いろいろ斜め上すぎる作品だった。こんな「アイドル」小説あるんか。とても面白かった(語彙力)が、わたしは残り二作の方が好き。

「エヴォユーションがーるず」。スマホアプリ「エヴォリューションがーるず」廃人となった洋子はあるとき画面を見ながらコンビニへ向かう途中の道でトラックに跳ねられて死ぬ。そしてエヴォがるのシステムが採用された世界にアメーバとして蘇り……

これめちゃくちゃ面白かったな。ソシャゲの要素をこんな風にSF小説に落とし込んで、しかもそれが面白いという。よかった。

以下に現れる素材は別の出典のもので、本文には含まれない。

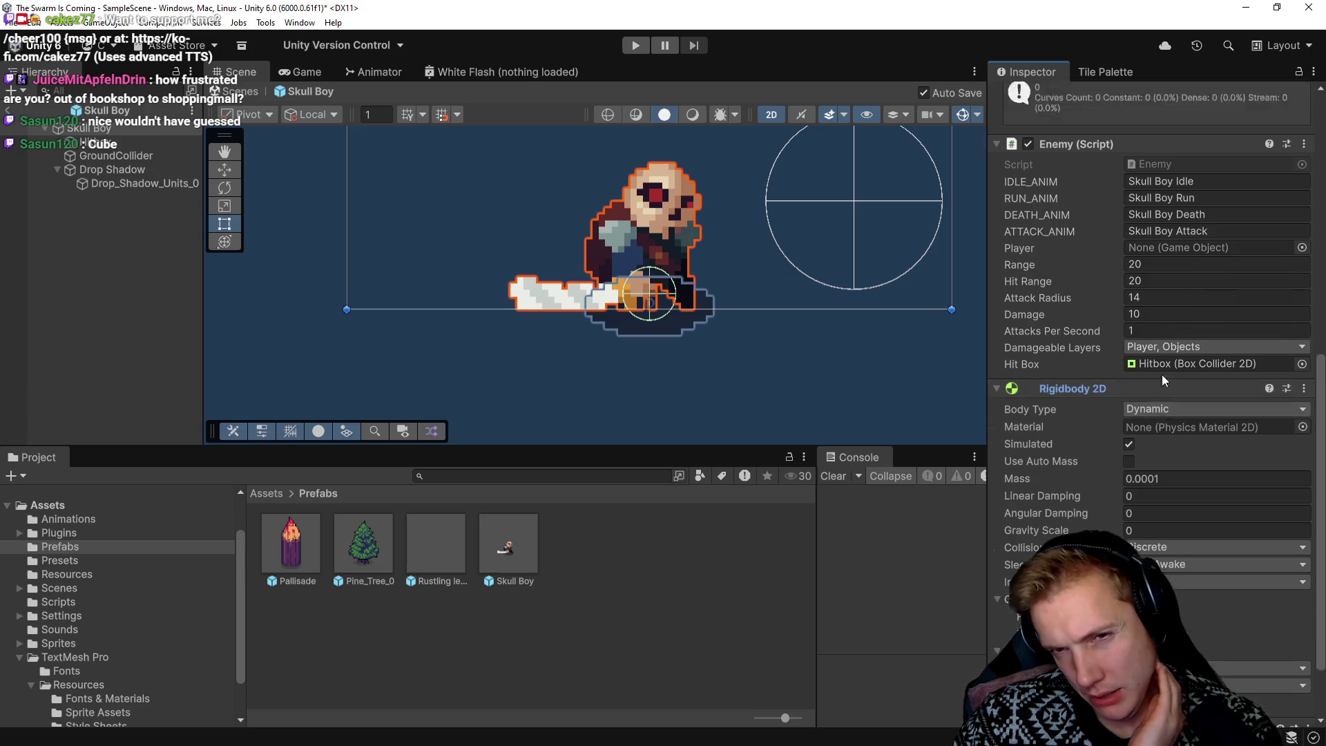
scroll(1098, 396, down, 4)
scroll(1096, 398, down, 4)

「暗黒声優」。「発声管」を持つ声優たちは、その声によってエーテル振動を操る。声優の活動は、エネルギー保存の法則を破り、原理的に言えば声優を使って永久機関を作れることがわかった。そうして「人工声優」たちが生まれる。声優がエーテル振動をコントロールすることにより、重力操作ができる。このため、宇宙産業で重宝されるようになって……

めちゃくちゃよかった。最後エモかったし、そもそも「声優」をこんなふうに使おうっていう発想がぶっ飛んでてすごい。

三作とも発想がお化け。物理学の知識があればより楽しめると思うのだけれども、なにしろド文系でね。